В избах у них — чистота, порядок; вышивки и занавески. Много нарядов в сундуках, много жемчугу на уборах жёнок; в каждом доме граммофон и швейный «зингер», — поморы жили богато. Помимо книг духовных читают и «светское»: Пушкина, Шеллера-Михайлова, Зарина, Загоскина и графа Салиаса. А имена-то какие у мужиков здешних: Никодим да Сосипатр, Африкан да Серафим, бабы всё больше — Анфисы да Степаниды…
Посадили беглецов за стол, потчевали от души. Размах у них был сатанинский. Началось кормление с чашки огуречного рассола с крошеным хлебом, и Казимеж толкнул дядю Васю: мол, небогато… Но тут уже поставили котел с кашей — да такой котел, что не каждая собака его перепрыгнет. Потом пошли бабы (Анфисы да Степаниды) швырять на стол тарелки с разным — и раз от разу всё жирнее, всё уваристее, всё погуще…
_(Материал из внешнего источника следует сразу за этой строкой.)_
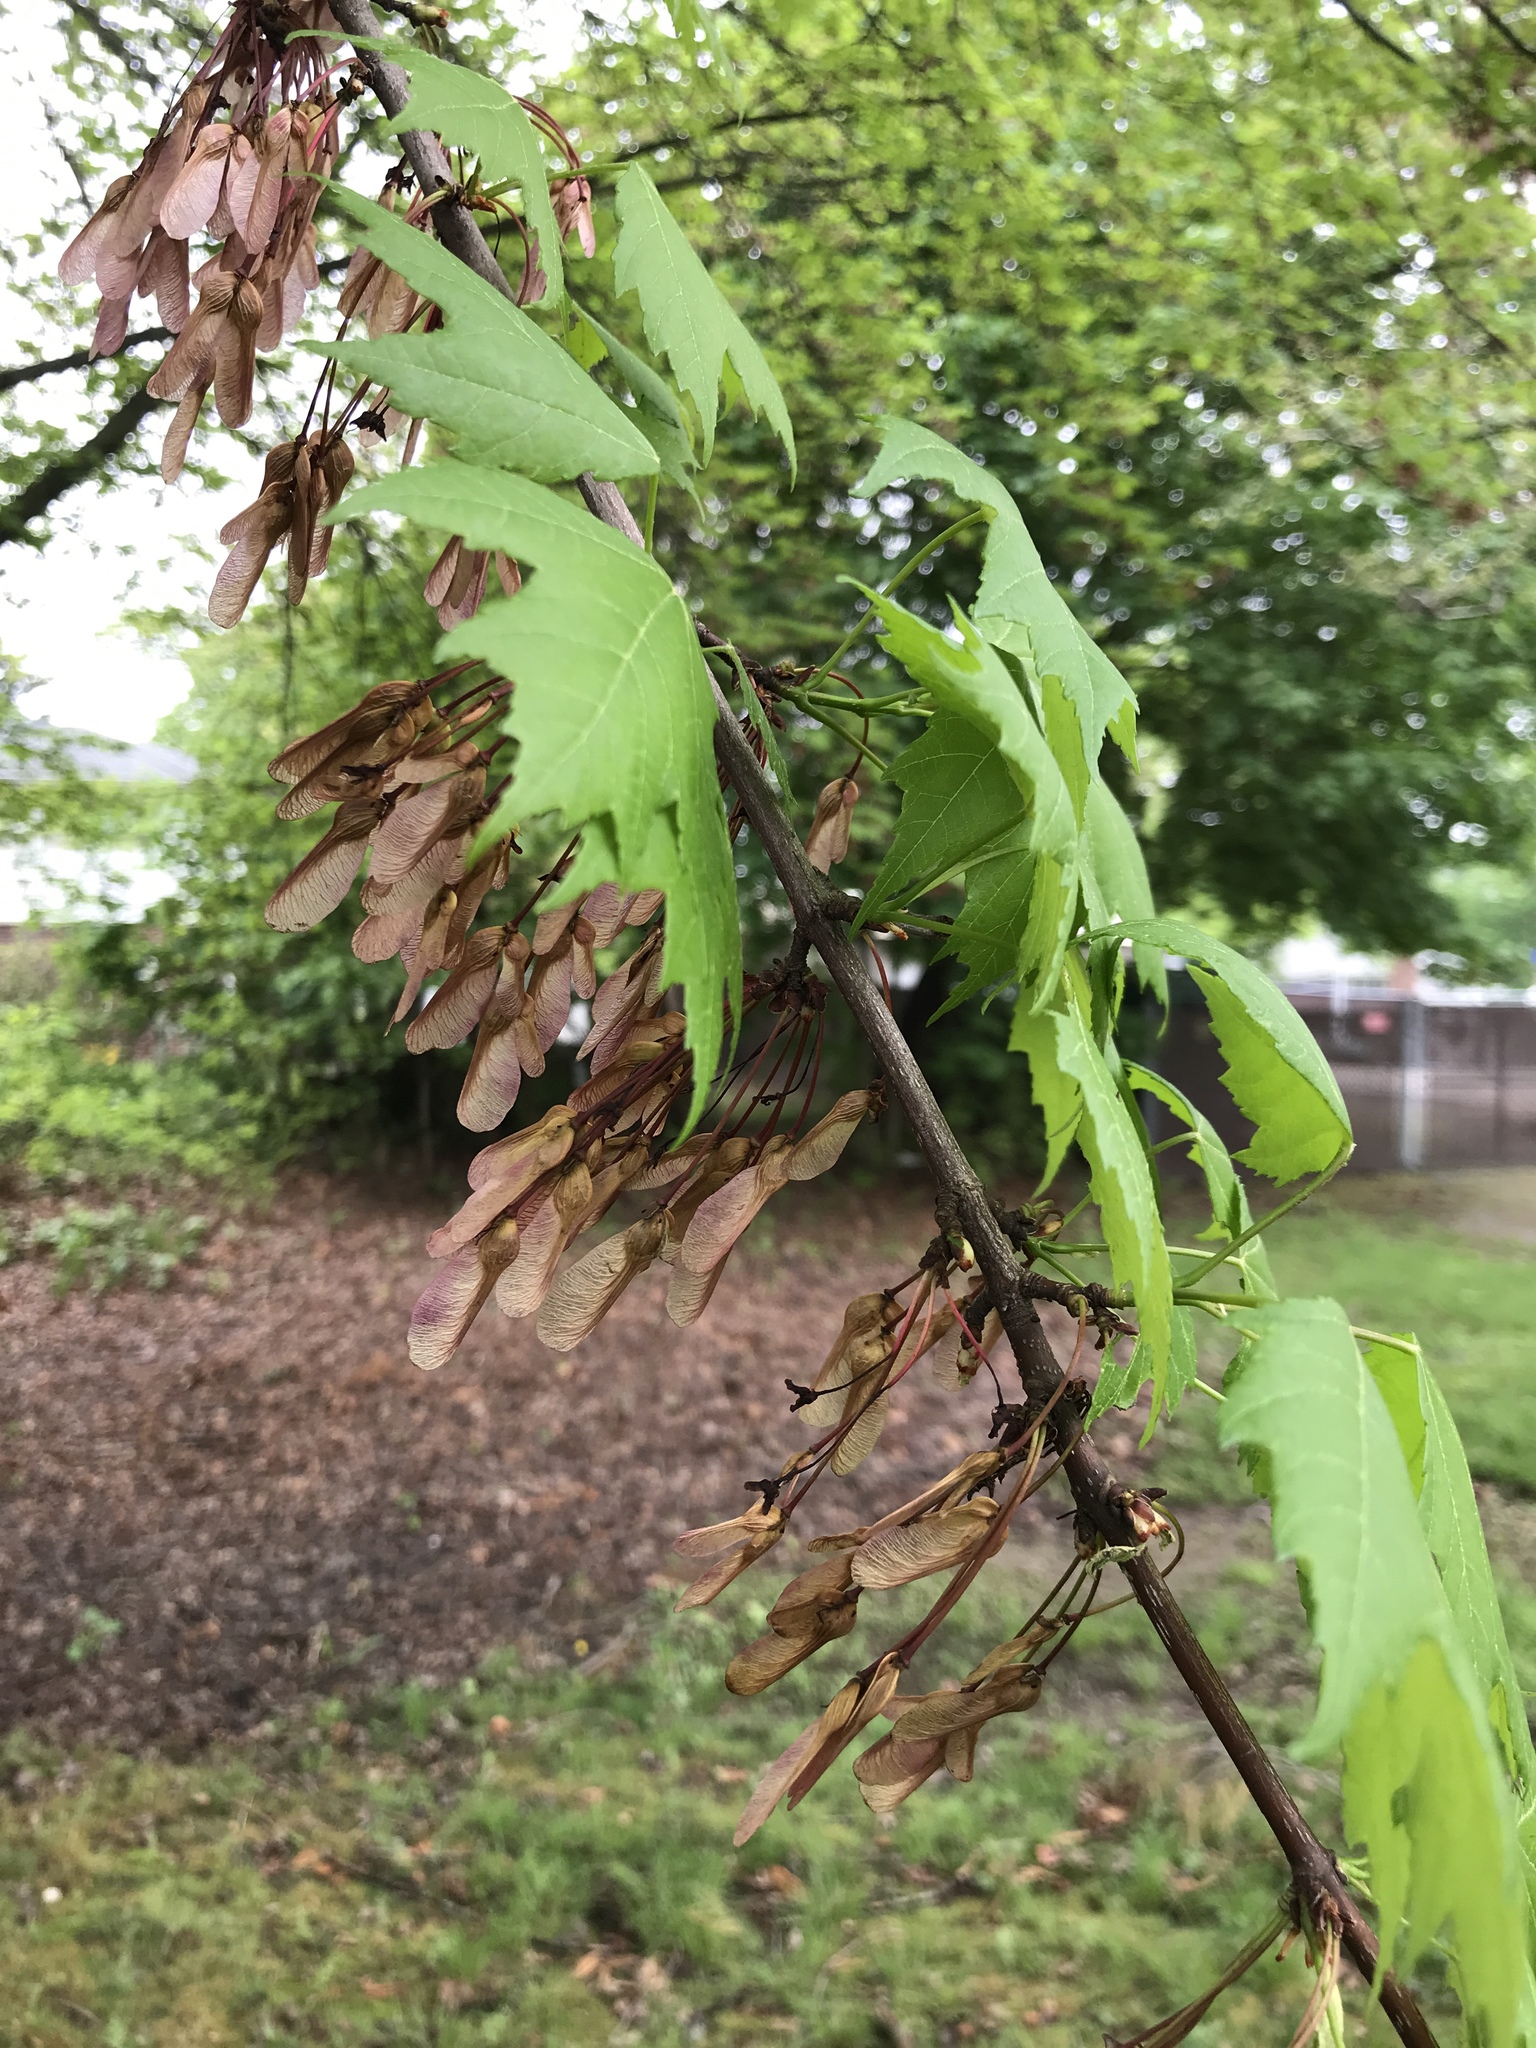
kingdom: Plantae
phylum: Tracheophyta
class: Magnoliopsida
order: Sapindales
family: Sapindaceae
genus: Acer
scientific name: Acer rubrum
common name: Red maple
— Умираю, — сказал Казимеж, осоловев от сытости.
— Похороним! — отвечали поморы, довольные. — Тока перед смертным своим часом кусни-ка вот яишенки с оленинкой… Во тебе огузочек пожирнее! А коли невмочь, так, эвон, на дворе чурбачок лежит. Выйди, ляг на него пузом да покатайся. Оно тогда полегшает, и в тебя, мил человек, больше пишши и влезет…
На дворе действительно лежал древний чурбан, обкатанный животами поморов еще с XVIII столетия на пирах в масленую неделю да в разные там мясоеды и разговления.
— Мы — поморы! — говорили мужики гордо. — Нрав у нас особливый, от Господина Великого Новгорода корень свой производим. Мы царя Ваньку Грозного, уж на что лют был зверь, и того не признали. Здеся вот затаилися мы спокон веку. Сторона-то наша, чего греха таить, задвённая. Близко морюшка сели, землица не родит. Что в море упромыслим, то и наше. Ликуй и радуйся, человек божий!.. А ныне стало не совладать нам с нервами…
— Могу вам бром выписать, — пошутил Казимеж.
— Мы уж и бром и ром — всяко пробовали. Не совладать!
— А что случилось, люди добрые? — спросил дядя Вася, вкушая пищу.
— Приезжали тут чины земские. Комиссия, яти иху мать всех! И нам, свободным людям, самого Ваньки Грозного не пужавшимся, говорят так чтобы мужик снимал шапку, а бабам нашим велено при начальстве кланяться таким маниром… Эй, Степанидуш-ка, покажь добрым гостям, как тебе велено ныне кланяться! Баба оставила ухват, встала посередь избы и отвесила дяде Васе и Казимежу глубокий поясной поклон; руки женщины, сильные и мужественные, покорно лежали на животе.